How to record Skype and Google Hangouts

I’m new to Audacity and I’m trying to figure out how to record Skype and Google Hangout sessions. I downloaded Sound Flower and Loopback to capture the audio from the hangouts but I can’t seem to find them in my applications. I’m just wondering what’s the method when it comes to recording audio for Skype and Google hangouts.

Thanks

what’s the method when it comes to recording audio for Skype and Google hangouts.

Stop using Audacity.

Audacity is not recommended for recording Skype, Chat, Conferences or Game Commentary.

That’s the bumper-sticker reply. It is totally possible to record all those things, but most people don’t want to invest in two computers, mixers, etc. Skype in particular is not gentle or graceful when it’s running and it’s usually a digital knife fight who’s going to win.

One solution is to get each person in the show to record their own microphone and send the sound files to you for mixing into the final production. Recording local microphone usually works (but not always).

Koz

If I can’t record podcasts off of Skype and Google Hangouts, what other alternative options do I have to capture the audio?

On Mac it is possible to record Skype or Google Hangouts by creating an “Aggregate device” in the Mac “Audio MIDI Setup”, and use SoundFlower as one input, and your physical audio device as another input. Although “possible”, there are a number of drawbacks:

  1. SoundFlower is obsolete, unsupported, and not always stable.
  2. Setting up a working Aggregate device with SoundFlower is not particularly easy, and is beyond the scope of this forum.
  3. Even if you get it all working, the sound quality of the remote voice is likely to be poor,
  4. You may find that the real device and SoundFlower “fight” with each other - with each trying to grab control of the aggregate device and blocking the other.

Alternative approaches:

There is a “Call Recorder for Skype” made by Ecamm.com ($40 US. Trial version available). I’ve not tried it, but I have seen it recommended by others. This will not solve the problem of poor sound quality from the “remote” end of the conversation, as that is limited by the Internet network.

It may be possible to record just your side of the conversation by setting Audacity to record from your microphone. The other side of the conversation would need to be recorded by the other person. Disadvantages of this approach are:

  1. Skype may block access to the mic, preventing Audacity from recording. This may produce an error in Audacity “Unable to open recording device”, or “Latency correction has cause the tracks to be hidden behind zero”, or simply Audacity recording just not starting. The only way to resolve this is to persuade Skype to not grab exclusive control of the recording device. This may or may not be a problem - we have no control over what Skype does.
  2. The two sides of the recording need to be manually “assembled”. Synchronizing the two recordings can be tricky.
    The advantage of recording the two sides separately is that the sound quality of the “other side” is not limited by the network.
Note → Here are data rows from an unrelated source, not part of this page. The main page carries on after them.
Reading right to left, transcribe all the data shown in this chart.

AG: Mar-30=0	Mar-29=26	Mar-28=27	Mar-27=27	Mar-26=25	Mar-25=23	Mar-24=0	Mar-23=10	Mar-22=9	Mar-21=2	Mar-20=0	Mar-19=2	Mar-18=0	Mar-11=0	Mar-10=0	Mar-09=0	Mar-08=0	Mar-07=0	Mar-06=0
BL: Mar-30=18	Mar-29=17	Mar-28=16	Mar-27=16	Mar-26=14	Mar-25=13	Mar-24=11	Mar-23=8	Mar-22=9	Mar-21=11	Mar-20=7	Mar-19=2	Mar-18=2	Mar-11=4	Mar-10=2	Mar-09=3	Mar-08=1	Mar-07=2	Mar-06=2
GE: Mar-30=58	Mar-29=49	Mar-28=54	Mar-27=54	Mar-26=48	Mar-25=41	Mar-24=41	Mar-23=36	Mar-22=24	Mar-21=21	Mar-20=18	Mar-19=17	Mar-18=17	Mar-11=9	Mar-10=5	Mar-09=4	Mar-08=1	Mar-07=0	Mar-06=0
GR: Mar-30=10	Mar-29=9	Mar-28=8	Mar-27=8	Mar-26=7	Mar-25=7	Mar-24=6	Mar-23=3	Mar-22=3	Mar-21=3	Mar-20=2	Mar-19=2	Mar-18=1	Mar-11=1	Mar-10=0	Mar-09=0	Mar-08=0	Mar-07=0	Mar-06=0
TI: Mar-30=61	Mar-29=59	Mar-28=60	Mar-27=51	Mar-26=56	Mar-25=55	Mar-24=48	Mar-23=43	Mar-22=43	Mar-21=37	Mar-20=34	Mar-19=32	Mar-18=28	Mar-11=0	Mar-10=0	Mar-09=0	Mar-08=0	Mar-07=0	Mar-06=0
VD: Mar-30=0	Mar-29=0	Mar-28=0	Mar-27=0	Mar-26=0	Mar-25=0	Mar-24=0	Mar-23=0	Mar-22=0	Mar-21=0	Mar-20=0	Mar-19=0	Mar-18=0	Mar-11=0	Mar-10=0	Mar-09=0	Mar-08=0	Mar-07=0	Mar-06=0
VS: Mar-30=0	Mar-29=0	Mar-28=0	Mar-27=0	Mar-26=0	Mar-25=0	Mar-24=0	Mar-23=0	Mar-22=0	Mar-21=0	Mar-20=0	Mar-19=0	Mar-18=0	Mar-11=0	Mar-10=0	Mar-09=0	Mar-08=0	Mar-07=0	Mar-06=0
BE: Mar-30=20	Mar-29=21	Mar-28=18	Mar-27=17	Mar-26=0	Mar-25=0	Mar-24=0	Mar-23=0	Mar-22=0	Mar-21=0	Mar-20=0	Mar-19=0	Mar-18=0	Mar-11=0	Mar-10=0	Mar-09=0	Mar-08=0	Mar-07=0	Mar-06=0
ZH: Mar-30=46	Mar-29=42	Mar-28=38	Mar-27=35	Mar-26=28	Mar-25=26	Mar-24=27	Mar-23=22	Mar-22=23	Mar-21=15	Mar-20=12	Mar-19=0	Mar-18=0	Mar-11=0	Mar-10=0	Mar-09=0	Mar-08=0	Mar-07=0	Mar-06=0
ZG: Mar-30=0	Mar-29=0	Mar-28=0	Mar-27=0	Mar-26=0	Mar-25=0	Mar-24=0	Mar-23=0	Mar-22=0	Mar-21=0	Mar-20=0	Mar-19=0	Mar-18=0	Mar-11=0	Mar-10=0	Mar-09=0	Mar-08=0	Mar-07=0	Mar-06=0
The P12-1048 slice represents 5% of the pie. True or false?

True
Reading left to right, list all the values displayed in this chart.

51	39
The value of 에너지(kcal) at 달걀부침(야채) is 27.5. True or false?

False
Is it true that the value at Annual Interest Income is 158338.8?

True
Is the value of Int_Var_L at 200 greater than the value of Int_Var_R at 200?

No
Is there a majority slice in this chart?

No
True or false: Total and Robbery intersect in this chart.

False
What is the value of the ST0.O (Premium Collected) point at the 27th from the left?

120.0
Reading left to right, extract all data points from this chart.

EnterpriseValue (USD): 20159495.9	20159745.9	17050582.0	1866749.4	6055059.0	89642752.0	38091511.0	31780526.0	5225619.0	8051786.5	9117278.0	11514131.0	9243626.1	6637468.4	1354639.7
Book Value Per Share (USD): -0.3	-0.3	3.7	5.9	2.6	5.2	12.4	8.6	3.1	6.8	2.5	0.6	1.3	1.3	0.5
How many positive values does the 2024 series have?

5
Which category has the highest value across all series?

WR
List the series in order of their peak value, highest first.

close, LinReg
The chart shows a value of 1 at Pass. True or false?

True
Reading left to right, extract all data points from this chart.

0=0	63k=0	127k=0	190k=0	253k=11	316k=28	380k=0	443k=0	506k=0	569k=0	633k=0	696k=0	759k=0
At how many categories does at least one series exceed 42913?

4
Use one computer for Skype, and another computer (or cassette recorder, or iPhone, or MP3 reorder, or video recorder…) to record it.
In its simplest form this can be extremely easy. Just get Skype running using a headset mic and sound from your speakers, and set your mobile phone / MP3 recorder recording with its internal mic. This “simplest way” may have problems with echoes. More complex but better would be to run the recorder via a small mixing console so that you can use headphones to avoid echoes. This is similar to how radio stations record phone-ins.

Synchronizing the two recordings can be tricky.

If everybody is recording their own voice, you may find the voices drifting off sync because of minor timing differences between computers. Each one has their own digitizer.

The Hollywood movie people spend thousands to make sure all their recorders are in perfect sync while shooting a production.

I used the two computer technique because I had two. One new, one really old and a small mixer.

Koz

If you do get something working, do post back and tell how you did it. If it’s a reliable technique, you’ll be a hero.

Extra points if it works on Windows, Mac and Linux.

Koz

On Windows you can use VB-CABLE Virtual Audio Device (add manually many devices, not only one)
https://www.vb-audio.com/Cable/index.htm

On Mac and Windows you can use PulseAudio VC
https://en.wikipedia.org/wiki/PulseAudio
https://www.freedesktop.org/wiki/Software/PulseAudio/

here is manual https://youtu.be/0i4ekcGYWSE

I presume that you mean “Linux, BSD and Mac”?
There was a Windows port of PulseAudio, but I don’t think it has been actively developed in years (and last I heard it was quite buggy).

PulseAudio and Jack are both readily available for most Linux distributions, though I would not personally recommend either for Mac or Windows. Would you?

On Windows you can use VB-CABLE

And you know this because you use it regularly? I can do a Google search, too, but we know from multiple user postings that it’s just not that easy.

If you don’t use one of the hardware techniques, you’re at the mercy of Skype’s background configuration changes and service modifications. “This worked yesterday,” is a common phrase presented by people doing multi-point recording in one computer.

Even the highly respected, paid, Pamela recording software went face-first into the mud a couple of months ago when Skype did a service change and whacked Pamela off at the knees.